Man helps aviation workers cope with 9/11
Friday, March 21, 2007

BY MARY SWIFT
Seattle PI Staff


On the morning of Sept. 11, 2001, Tom Murphy was on a flight out of New York headed home to Seattle.

As the plane banked, Murphy glimpsed the lower Manhattan skyline. It would be the last time he would see the World Trade Center towers.

Below him a plane was headed for the North Tower, one of two that would hit the World Trade Center that morning, one of four hijacked by terrorists that day.

Murphy, 57, is a Seattle-based business consultant, writer and president of The Service Institute, a company that provides customer service training programs.

The Port Authority of New York/New Jersey was his first customer. Between 1989 and 2001, he trained 30,000 aviation workers, including 14,000 in New York, Boston and Washington, D.C.

For Murphy, 9/11 felt distinctly personal.

How, he wondered, do you move from loss to healing? "I wanted to learn how do we forgive the unforgivable."

For Murphy, the answer came in the personal stories of how aviation workers rose to the challenge that day and in the days that followed.

"What I found was that anyone who was doing better was someone who had found a purpose -- that we move forward by doing for others," Murphy says.

Among his inspirations was Anne MacFarlane, an information agent at Boston's Logan International Airport.

On the morning of the attack, MacFarlane dropped off her daughter Marianne MacFarlane at the airport. Marianne, along with Jesus Sanchez, were customer service agents with United Airlines at Logan heading for a vacation. Murphy had trained them months earlier.

They were passengers on United Airlines Flight 175, the second plane to hit the World Trade Center.

How did Anne MacFarlane cope with so devastating a loss? By reaching out to help others, Murphy says.

"The night of 9/11 she went to the hotel where families were gathering not for herself but to do what she could to help," he says. When the airport reopened, she went back to her job at the information desk.

Last fall, Murphy wrote "Reclaiming the Sky: 9/11 and the Untold Story of the Men and Women Who Kept America Flying." Some 7,500 copies of the book have been sold.
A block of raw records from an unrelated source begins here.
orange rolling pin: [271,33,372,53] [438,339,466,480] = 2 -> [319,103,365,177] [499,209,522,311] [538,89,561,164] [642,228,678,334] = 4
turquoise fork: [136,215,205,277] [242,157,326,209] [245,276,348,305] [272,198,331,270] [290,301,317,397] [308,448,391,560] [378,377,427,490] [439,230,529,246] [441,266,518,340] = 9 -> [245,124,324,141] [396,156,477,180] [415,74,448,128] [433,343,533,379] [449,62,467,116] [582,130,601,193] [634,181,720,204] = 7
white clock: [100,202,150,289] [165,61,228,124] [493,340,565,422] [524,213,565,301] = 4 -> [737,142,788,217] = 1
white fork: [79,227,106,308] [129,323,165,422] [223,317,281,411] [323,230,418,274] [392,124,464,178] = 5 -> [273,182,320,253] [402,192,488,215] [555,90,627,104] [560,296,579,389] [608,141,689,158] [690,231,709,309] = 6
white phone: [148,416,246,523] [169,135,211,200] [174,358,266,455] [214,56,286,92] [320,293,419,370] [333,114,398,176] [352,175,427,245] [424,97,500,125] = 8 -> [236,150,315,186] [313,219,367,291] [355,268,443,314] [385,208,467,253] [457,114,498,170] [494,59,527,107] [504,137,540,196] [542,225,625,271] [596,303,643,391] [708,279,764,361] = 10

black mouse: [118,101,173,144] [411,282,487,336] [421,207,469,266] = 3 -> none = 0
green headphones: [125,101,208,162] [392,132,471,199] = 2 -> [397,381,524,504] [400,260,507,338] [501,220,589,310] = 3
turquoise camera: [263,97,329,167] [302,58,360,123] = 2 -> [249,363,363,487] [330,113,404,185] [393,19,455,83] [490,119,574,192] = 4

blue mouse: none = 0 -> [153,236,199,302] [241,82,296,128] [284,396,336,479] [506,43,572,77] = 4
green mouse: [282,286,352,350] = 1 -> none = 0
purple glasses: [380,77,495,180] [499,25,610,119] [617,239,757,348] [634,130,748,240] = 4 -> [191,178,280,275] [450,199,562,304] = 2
He's donating royalties to nine aviation-related charities. Among them: the Cause Foundation, which helps United Airlines flight attendants in need; the Wings Foundation, which does the same thing for American Airlines flight attendants, and the NWA Beacon Foundation, which assists Northwest Airlines flight attendants.

The first checks, totaling $5,000, are being sent out now.

"I just think it's wonderful that someone like Tom would take time out of his busy life to do something like this," says Kathy Ochenrider, president of Cause. Ochenrider, who lives in the Chicago area, has been a flight attendant for 35 years. What Murphy has accomplished, she says, is about more than just raising money.

"This book is a wonderful healing tool for 9/11," she says. "We still have a lot of crew members who are suffering from 9/11. We have people who retired early, people who couldn't return to flying. And you can apply what's in the book to other situations, too."

Murphy, who determined that the lessons he learned "will be ongoing and have long-term impact," is establishing a not-for-profit entity named Reclaim The Sky. A Web site provides an online community center for aviation workers. It's a way for aviation workers to talk about 9/11.

"I believe there's still a lot of under-the-radar suffering going on among aviation workers," Murphy says.

It's also a place for aviation employees to share the reasons they're proud of their work in the industry. Among his current projects, he's collecting a "Thousand Stories of Pride" from aviation professionals to be showcased at the United Nations in September.